Посещая кружок, Шелгунов понял то, чему учит Маркс: чтобы победить, нужны организованность и стойкость. Именно это им постоянно разъяснял Точисский. Классовая борьба до полной победы пролетариата. Стачка морозовских ткачей наглядно убедила мастеровой люд, что эта победа возможна.
Василий прочитал «Манифест Коммунистической партии» дважды и кое-кого из друзей познакомил с ним. С Точисским Шелгунов полностью согласен: надо создавать кружки самообразования и на других заводах. Правда, Василию боязно, как лично он, рабочий человек, справится с поручением. Быть пропагандистом — ответственность немалая.
Шелгунов изъявил желание руководить кружком на Александровском заводе. Здесь Василий знал людей и сам когда-то начинал посещать кружок благоевцев. Коли оробею, думал Шелгунов, товарищи поймут, поддержат. Да и то: чего пугаться, кое-чему обучился у Павла Варфоломеевича. Нужда будет — поможет. Главное — с первого часа убедить рабочих, завоевать их доверие так, как он, Василий Шелгунов, Иван Тимофеев, Егор Климанов и другие прониклись доверием к Точисскому.

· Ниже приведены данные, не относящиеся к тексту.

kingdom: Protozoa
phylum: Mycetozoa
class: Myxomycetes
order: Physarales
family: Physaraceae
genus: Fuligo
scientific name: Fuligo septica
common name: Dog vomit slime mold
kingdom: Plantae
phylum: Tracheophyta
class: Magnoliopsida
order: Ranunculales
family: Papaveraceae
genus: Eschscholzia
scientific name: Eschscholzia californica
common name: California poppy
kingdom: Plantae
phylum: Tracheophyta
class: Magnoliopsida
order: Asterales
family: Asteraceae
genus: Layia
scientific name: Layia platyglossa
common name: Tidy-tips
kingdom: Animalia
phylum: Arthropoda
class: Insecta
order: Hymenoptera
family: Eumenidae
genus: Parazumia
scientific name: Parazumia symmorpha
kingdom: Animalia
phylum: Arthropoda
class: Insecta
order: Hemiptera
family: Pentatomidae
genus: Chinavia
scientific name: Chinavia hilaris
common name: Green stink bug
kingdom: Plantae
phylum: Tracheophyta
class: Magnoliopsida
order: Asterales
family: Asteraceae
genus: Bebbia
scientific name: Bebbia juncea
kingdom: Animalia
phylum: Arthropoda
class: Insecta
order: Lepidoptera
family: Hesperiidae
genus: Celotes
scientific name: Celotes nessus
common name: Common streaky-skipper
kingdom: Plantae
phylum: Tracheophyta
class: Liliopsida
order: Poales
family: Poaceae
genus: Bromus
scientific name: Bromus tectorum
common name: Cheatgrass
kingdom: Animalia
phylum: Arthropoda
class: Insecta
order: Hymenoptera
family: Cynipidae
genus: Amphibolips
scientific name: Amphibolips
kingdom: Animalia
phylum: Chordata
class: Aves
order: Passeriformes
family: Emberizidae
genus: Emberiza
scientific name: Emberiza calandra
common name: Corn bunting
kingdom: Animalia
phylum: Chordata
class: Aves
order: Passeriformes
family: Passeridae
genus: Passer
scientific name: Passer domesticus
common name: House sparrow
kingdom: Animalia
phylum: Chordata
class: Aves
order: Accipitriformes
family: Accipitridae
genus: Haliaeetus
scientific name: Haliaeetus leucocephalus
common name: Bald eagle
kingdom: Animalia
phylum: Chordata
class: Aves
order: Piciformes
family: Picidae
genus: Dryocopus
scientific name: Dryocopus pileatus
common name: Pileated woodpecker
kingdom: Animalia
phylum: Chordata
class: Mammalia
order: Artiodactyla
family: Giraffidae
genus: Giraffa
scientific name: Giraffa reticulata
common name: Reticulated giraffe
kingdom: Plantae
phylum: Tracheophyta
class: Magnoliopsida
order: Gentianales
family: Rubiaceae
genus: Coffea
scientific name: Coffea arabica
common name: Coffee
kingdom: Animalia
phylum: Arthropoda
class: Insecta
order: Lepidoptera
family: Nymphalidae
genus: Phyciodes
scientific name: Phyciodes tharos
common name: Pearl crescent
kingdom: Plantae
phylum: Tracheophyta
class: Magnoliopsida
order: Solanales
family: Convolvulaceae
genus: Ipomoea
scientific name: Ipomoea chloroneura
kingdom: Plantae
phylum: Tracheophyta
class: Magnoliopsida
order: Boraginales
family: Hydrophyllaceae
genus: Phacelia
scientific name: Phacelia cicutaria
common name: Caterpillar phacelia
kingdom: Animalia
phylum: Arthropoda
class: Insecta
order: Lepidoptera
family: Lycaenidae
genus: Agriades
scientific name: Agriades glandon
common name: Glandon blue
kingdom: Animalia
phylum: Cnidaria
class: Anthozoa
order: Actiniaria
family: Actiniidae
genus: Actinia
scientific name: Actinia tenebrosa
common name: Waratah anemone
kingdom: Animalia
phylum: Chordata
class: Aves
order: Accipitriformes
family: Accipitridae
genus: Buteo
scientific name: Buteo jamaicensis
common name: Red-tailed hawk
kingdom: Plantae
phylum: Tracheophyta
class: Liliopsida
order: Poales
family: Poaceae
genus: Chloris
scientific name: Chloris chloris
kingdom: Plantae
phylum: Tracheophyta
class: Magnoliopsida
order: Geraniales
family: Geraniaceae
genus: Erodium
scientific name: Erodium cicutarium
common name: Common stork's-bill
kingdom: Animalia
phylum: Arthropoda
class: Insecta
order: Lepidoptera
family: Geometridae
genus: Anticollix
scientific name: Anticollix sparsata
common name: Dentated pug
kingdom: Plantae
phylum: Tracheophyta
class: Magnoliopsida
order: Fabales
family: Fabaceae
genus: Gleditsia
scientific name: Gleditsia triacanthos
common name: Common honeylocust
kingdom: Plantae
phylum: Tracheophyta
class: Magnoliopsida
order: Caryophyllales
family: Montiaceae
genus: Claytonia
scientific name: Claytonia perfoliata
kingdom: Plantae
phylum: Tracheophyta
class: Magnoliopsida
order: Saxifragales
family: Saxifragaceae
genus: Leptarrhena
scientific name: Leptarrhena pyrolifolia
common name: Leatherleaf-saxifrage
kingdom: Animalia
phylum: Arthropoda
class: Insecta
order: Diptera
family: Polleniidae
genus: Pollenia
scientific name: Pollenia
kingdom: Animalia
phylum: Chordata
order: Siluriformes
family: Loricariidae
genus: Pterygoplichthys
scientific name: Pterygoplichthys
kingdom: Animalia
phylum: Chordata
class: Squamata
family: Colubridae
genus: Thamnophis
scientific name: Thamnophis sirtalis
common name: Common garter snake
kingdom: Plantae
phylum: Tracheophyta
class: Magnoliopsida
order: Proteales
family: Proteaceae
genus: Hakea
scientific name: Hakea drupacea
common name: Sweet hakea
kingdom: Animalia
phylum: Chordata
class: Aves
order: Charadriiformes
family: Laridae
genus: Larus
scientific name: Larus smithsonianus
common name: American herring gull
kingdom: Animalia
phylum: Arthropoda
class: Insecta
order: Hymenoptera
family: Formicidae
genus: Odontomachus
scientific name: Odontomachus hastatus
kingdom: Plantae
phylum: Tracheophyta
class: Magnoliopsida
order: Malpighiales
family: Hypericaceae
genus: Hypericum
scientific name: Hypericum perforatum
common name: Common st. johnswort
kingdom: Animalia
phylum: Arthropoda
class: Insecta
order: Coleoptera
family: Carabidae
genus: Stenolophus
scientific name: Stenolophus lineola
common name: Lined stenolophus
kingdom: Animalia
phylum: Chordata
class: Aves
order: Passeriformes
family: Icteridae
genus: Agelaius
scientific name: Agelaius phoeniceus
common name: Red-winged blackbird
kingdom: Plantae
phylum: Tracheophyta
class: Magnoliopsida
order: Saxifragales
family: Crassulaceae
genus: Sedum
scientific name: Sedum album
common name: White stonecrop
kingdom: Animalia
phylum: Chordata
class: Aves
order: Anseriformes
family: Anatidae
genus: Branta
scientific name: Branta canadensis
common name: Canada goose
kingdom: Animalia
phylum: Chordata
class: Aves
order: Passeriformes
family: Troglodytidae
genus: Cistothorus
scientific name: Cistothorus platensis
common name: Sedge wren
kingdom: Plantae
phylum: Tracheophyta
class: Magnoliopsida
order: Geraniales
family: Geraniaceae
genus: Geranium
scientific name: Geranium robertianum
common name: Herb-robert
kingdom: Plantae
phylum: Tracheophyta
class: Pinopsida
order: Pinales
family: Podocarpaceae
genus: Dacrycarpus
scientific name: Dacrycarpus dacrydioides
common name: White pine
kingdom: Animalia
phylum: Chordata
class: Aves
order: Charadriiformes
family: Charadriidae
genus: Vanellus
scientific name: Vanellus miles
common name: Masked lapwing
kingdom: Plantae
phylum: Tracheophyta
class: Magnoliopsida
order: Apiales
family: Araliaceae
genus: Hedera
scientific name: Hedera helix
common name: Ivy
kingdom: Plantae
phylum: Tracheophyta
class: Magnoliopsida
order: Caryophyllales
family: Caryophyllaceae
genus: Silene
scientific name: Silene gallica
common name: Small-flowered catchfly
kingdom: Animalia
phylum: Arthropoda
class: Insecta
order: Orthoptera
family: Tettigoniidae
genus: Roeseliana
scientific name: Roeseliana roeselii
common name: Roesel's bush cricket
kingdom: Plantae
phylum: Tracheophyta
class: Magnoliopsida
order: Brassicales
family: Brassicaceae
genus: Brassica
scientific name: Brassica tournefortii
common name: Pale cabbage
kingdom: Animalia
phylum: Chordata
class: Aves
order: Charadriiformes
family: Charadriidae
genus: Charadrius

На занятия кружка Патронного завода Мария явилась вместе с Аркадакской. Сначала бестужевки ехали на извозчике, а у продовольственной лавки расплатились и не спеша, будто прогуливаясь, направились по адресу. Петляли по малолюдным улочкам, осматривались, не увязался ли филер.
Легко разыскав указанный домишко, проскользнули в дверь. С виду домик неказистый, однако внутри просторный. Вдоль длинного стола разместились десятка полтора рабочих, все принарядились, будто в церковь. Сидят чинно, на пропагандисток смотрят с любопытством, этакие птички-перепелички, о чем расскажут?
На столе, сияя медью, красуясь медалями, попыхивал самовар, расставлены чашки. Посреди стола нераспечатанная бутылка. Все как положено, когда собрались друзья на вечеринку, ничего предосудительного.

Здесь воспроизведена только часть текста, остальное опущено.